I think you are confused about LLMs - they take in context, and that context makes them generate new things, for existing things we have cp. By your logic pianos can't be creative instruments because they just produce the same 88 notes.

I have a gut feeling, huge portion of deficiencies we note with AI is just reflection of the training data. For instance, wiki/reddit/etc internet is just a soup of human description of the world model, not the actual world model itself. There are gaps or holes in the knowledge because codified summary of world is what is remarkable to us humans, not a 100% faithful, comprehensive description of the world. What is obvious to us humans with lived real world experience often does not make it into the training data. A simple, demonstrable example is whether one should walk or drive to car wash.

Thats not how they work, pro-tip maybe don't comment until you have a good understanding?

  • Would you mind rectifying the wrong parts then?

    • Phrases like "actual understanding", "true intelligence" etc. are not conducive to productive discussion unless you take the trouble to define what you mean by them (which ~nobody ever does). They're highly ambiguous and it's never clear what specific claims they do or don't imply when used by any given person.

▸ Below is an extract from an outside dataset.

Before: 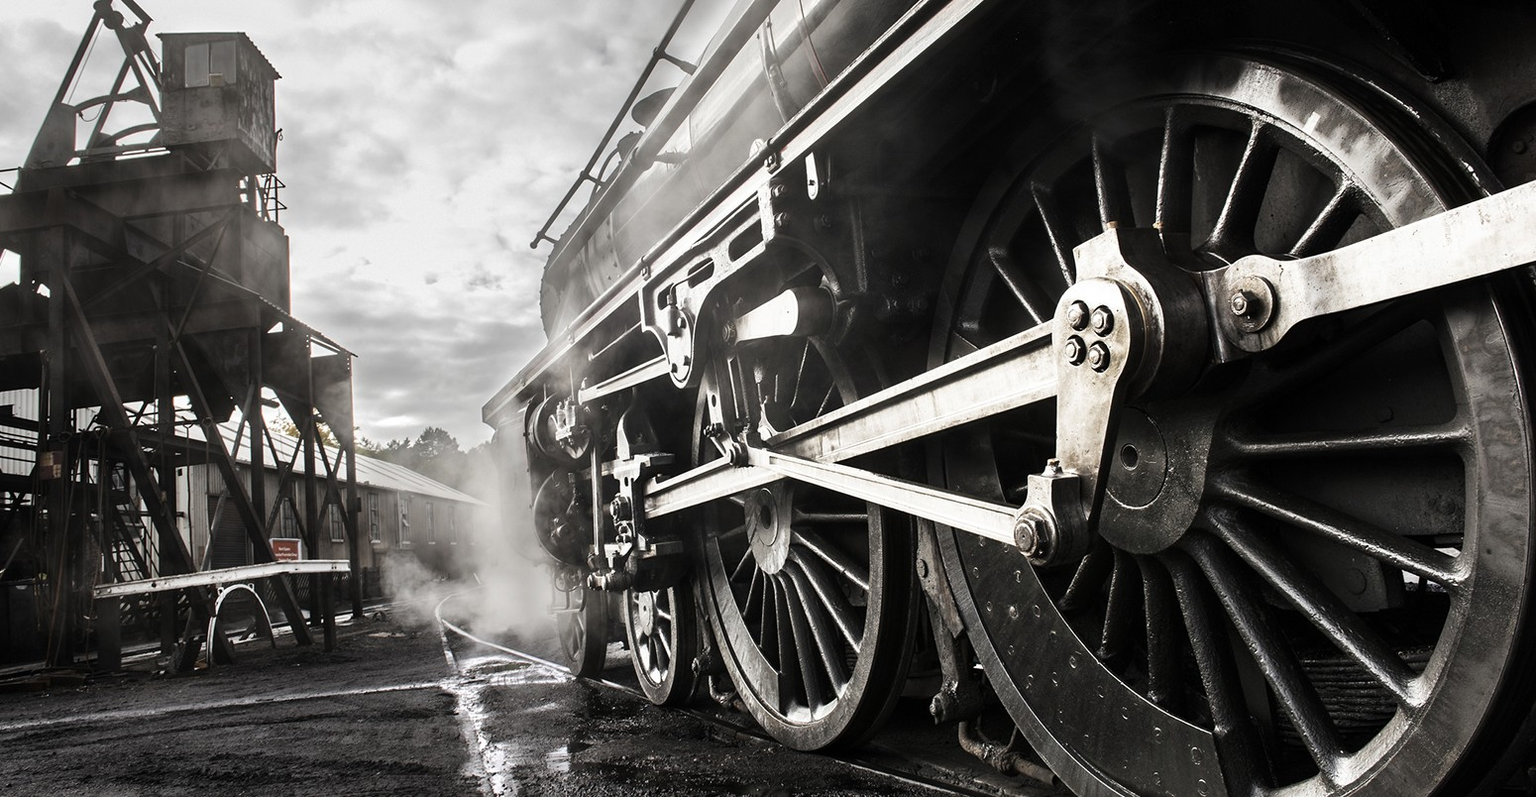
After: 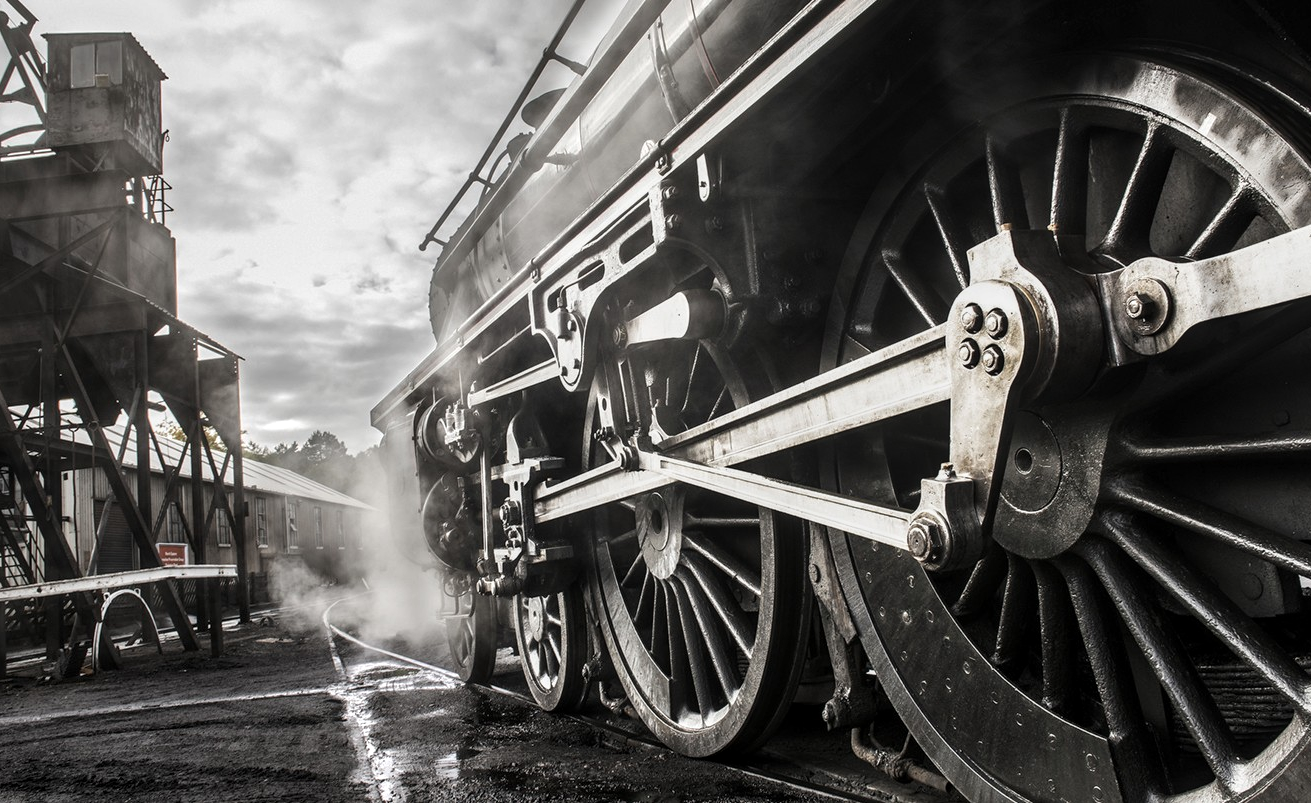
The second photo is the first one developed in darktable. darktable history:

      But I think this specific claim is clearly wrong, if taken at face value:

      > They just regurgitate text compressed in their memory

      They're clearly capable of producing novel utterances, so they can't just be doing that. (Unless we're dealing with a very loose definition of "regurgitate", in which case it's probably best to use a different word if we want to understand each other.)

    • The fact that the outputs are probabilities is not important. What is important is how that output is computed.

      You could imagine that it is possible to learn certain algorithms/ heuristics that "intelligence" is comprised of. No matter what you output. Training for optimal compression of tasks /taking actions -> could lead to intelligence being the best solution.

      This is far from a formal argument but so is the stubborn reiteration off "it's just probabilities" or "it's just compression". Because this "just" thing is getting more an more capable of solving tasks that are surely not in the training data exactly like this.

  • Huh? Their words are an accurate, if simplified, description of how they work.

    • The simplification is where it loses granularity. I could describe every human's life as they were born and then they died. That's 100% accurate, but there's just a little something lost by simplifying that much.